DIG IT AWARD FINALIST: OPEN DATA
Connecting classified and unclassified big data
- By Matt Leonard
- Oct 12, 2016
Some of the data used to fight terrorism is classified, but much of it is not. That makes it difficult to cross-reference and share information while still enforcing the appropriate level of security.
To address that problem, the Department of Homeland Security created the DHS Data Framework, which consists of two Hadoop data lakes (or data management platforms) that can handle large volumes of information. It also uses attribute-based access controls so that designated users can see data while protecting privacy, civil rights and civil liberties.
“There are a number of different problems that we’re looking to solve with the data framework,” said Paul Reynolds, director of the DHS Data Framework. “Many of them can’t be solved unless you bring the data into one location.”

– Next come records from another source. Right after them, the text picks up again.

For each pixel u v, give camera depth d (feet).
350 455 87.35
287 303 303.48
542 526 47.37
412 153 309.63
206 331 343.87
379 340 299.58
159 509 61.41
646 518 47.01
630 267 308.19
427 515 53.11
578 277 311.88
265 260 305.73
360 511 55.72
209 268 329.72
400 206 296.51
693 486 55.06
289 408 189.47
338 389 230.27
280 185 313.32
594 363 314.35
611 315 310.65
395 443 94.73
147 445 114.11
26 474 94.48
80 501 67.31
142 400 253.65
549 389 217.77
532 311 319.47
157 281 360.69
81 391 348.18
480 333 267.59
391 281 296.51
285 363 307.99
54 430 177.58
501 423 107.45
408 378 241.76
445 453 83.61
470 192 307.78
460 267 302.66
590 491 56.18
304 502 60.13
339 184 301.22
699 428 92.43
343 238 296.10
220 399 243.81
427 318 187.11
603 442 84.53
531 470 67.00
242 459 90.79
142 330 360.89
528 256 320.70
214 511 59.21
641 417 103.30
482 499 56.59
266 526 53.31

Law enforcement officials who are investigating a terrorism suspect, for instance, need to look at classified and unclassified data. Until the data framework, there wasn’t an efficient way to do that, especially not in real time, Reynolds said.
The system takes the unclassified data and moves it up to the classified networks, “so the data itself is still unclassified, but it's sitting in a classified spot,” he said.
The classified and unclassified data sit in two separate Hadoop data lakes that use a cross-domain guard to share data in near-real time. When the framework is fully operational, DHS officials expect to have 20 to 25 databases in the lakes. Right now, four are fully operational and nine are being populated.
And they aren’t small databases. Reynolds said one of them has about 70 billion records in it.
The framework is currently only being used for counterterrorism purposes, but he said he expects that it will ultimately be used for additional mission areas.
Matt Leonard is a former reporter for GCN.